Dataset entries
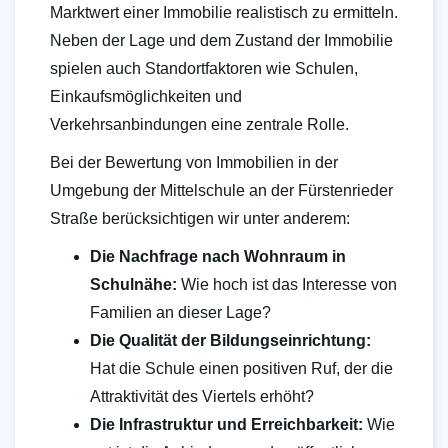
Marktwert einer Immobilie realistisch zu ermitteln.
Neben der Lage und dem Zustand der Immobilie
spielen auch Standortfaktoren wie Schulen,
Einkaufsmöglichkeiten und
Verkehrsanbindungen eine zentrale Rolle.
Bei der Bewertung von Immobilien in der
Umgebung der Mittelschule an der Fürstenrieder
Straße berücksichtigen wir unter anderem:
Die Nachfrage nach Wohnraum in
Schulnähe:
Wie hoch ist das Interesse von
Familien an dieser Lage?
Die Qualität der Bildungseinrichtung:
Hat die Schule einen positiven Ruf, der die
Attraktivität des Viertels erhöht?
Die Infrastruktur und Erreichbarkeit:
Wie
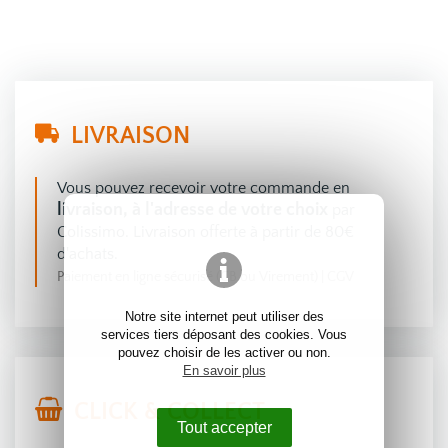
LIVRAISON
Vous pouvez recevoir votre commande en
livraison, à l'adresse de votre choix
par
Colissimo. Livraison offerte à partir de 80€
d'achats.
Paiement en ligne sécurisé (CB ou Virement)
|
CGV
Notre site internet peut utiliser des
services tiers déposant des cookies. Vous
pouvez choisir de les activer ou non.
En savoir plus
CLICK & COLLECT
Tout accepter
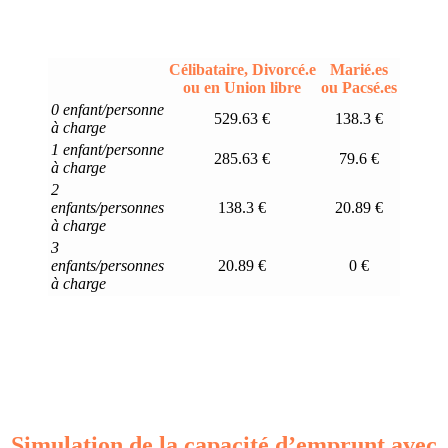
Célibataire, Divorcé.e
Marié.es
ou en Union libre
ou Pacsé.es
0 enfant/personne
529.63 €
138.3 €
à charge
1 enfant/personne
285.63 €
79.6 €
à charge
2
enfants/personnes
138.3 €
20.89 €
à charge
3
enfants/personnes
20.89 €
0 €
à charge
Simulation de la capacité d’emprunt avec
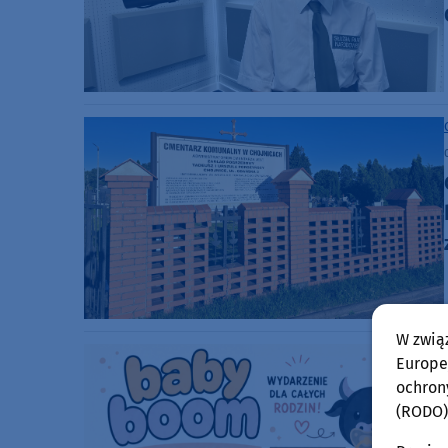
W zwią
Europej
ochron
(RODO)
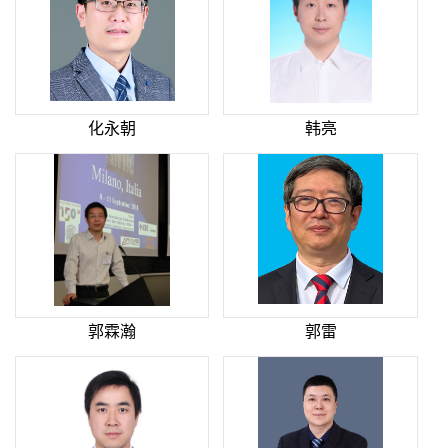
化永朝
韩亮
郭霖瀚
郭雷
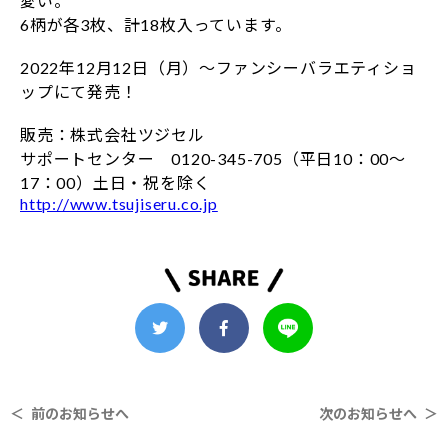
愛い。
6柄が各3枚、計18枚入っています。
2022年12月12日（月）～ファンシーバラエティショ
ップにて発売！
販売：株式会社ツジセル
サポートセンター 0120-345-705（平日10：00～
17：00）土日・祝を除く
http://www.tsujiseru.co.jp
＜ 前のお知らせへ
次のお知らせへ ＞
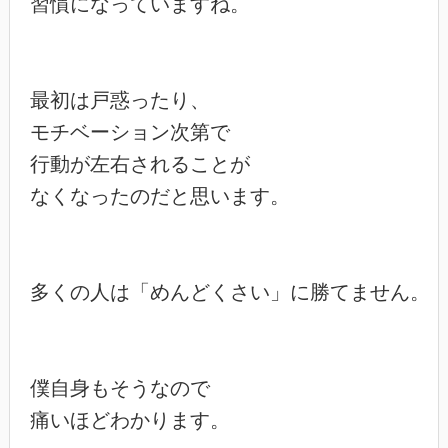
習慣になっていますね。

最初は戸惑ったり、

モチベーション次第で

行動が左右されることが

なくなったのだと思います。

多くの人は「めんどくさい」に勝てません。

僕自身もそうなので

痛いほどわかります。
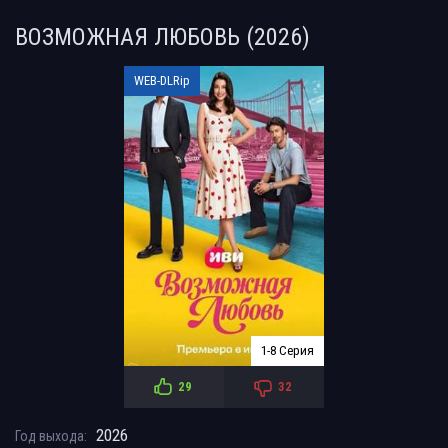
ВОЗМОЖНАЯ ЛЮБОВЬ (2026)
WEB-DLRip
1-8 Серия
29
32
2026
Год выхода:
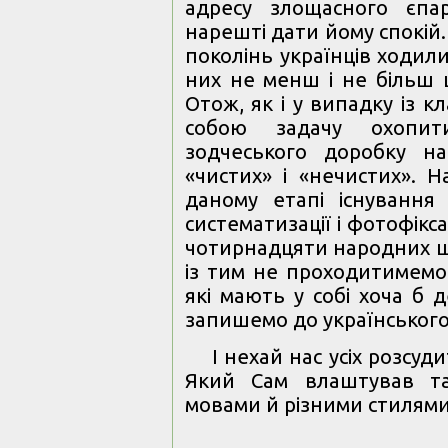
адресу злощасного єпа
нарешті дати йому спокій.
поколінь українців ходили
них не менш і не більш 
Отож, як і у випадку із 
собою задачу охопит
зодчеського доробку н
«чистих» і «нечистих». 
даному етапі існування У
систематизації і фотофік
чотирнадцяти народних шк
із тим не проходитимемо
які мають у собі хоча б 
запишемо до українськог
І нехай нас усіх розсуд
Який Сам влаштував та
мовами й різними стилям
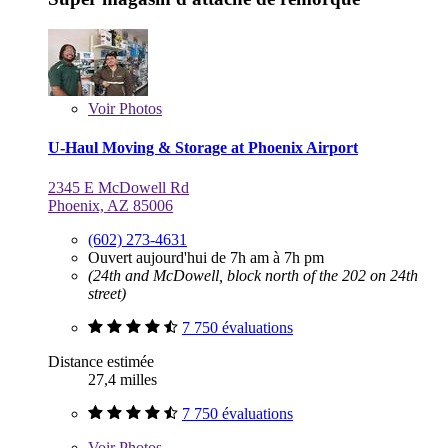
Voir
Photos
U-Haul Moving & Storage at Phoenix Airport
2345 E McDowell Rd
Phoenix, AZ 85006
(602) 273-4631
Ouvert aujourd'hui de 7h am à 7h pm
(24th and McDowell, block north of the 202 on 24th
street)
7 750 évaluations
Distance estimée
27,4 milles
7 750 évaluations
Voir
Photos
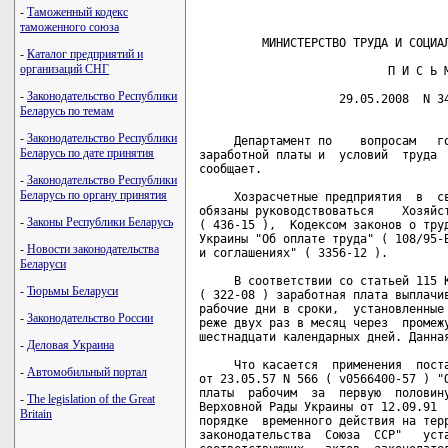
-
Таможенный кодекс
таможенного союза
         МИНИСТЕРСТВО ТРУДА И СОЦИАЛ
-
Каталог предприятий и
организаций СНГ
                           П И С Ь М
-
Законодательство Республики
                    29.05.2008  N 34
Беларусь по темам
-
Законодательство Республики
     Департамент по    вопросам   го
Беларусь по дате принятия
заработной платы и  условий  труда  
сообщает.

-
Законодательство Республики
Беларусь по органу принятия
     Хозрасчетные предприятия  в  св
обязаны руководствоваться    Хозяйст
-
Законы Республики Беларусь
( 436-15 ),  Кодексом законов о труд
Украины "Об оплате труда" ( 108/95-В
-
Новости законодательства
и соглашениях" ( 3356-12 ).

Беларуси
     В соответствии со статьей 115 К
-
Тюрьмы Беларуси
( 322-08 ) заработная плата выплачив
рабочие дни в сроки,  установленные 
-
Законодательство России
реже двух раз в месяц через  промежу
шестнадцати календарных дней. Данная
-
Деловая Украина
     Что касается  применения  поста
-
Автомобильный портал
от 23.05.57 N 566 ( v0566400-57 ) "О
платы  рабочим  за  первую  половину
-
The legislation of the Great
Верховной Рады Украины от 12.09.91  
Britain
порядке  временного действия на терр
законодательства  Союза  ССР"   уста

---

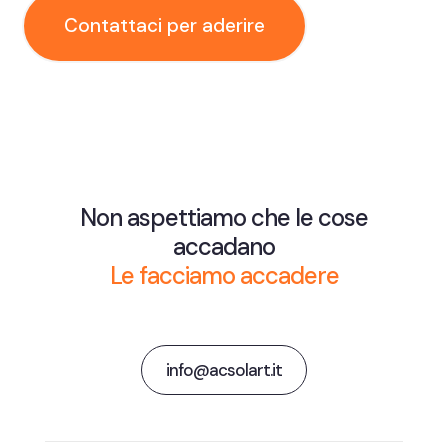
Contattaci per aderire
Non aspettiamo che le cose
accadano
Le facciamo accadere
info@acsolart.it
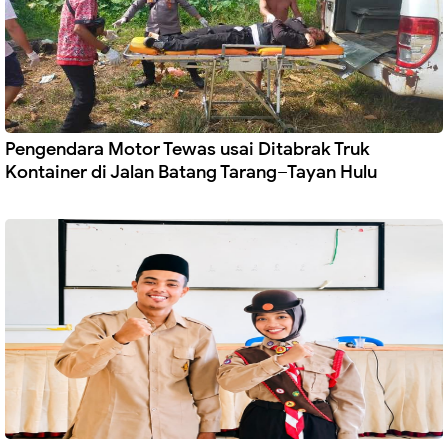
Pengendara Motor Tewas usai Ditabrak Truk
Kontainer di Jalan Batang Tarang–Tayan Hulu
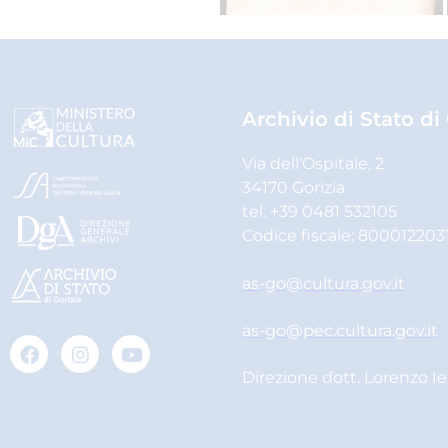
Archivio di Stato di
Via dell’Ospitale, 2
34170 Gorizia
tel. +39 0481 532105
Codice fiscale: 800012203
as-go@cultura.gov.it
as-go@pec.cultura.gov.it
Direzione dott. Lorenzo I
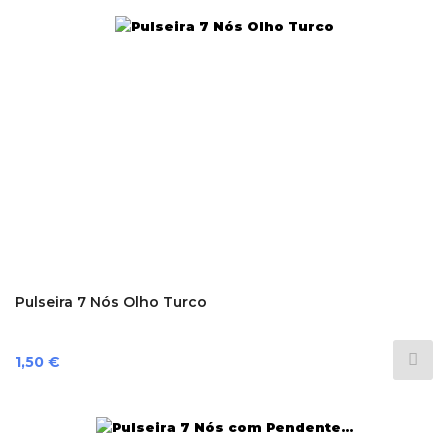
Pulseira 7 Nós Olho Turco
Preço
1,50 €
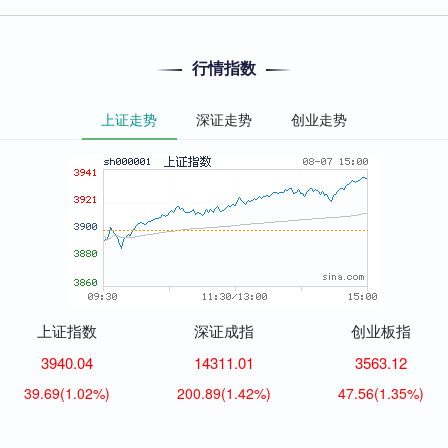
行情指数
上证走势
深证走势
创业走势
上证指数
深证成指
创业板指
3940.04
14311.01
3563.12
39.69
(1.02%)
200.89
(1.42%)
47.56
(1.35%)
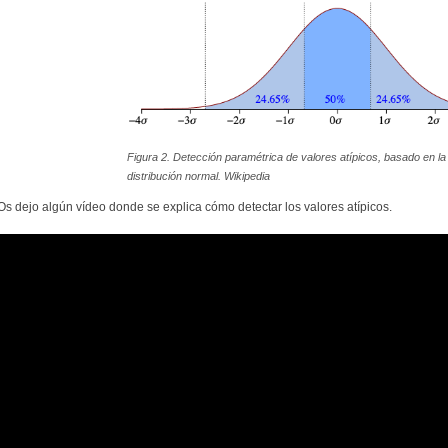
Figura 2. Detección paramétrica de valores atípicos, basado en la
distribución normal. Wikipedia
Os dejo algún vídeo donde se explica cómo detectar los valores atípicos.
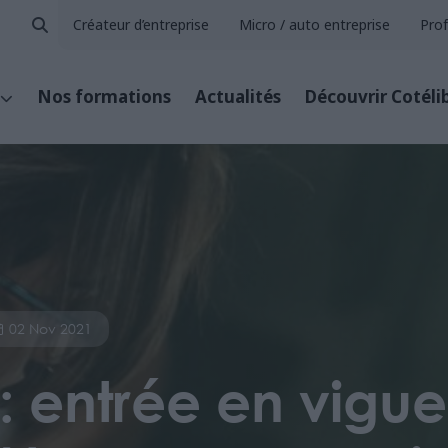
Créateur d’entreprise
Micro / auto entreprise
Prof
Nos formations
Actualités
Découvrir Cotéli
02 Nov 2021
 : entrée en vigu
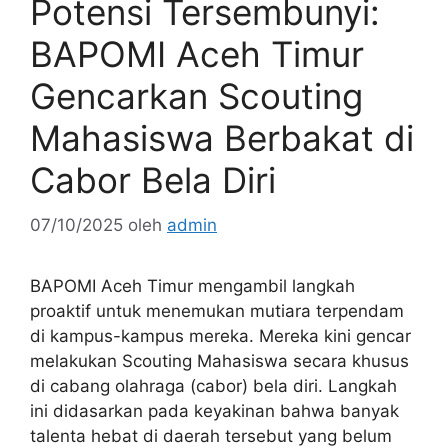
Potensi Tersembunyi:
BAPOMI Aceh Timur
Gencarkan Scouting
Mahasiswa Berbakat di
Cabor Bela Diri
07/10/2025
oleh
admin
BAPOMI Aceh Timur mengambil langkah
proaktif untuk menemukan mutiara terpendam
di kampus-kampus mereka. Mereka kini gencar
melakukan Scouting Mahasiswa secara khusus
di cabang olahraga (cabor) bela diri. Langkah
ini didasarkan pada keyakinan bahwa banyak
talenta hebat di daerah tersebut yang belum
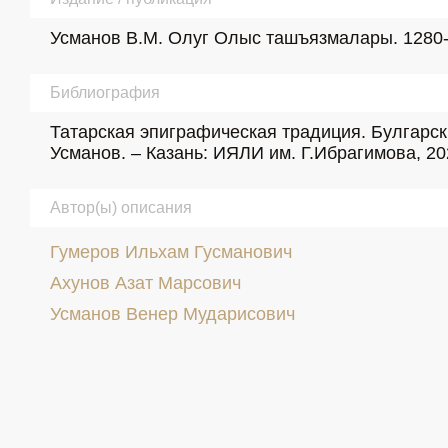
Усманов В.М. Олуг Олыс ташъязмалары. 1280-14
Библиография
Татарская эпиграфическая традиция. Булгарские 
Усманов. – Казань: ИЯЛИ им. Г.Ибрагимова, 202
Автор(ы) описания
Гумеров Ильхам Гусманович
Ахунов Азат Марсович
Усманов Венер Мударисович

==

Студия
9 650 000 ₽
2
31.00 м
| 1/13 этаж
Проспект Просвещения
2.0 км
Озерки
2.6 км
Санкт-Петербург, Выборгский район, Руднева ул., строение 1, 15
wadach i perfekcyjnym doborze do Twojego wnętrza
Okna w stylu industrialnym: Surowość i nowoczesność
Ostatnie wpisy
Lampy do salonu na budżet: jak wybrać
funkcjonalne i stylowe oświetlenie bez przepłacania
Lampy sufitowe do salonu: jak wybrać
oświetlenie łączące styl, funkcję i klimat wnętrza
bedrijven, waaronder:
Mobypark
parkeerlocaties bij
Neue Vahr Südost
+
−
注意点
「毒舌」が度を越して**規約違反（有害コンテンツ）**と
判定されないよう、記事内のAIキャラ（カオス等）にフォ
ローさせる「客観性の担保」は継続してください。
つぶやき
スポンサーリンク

[Your task]: Return each line of the entries that holds the string "законодательства".

[Result]:
Новости законодательства
законодательства  Союза  ССР"   уста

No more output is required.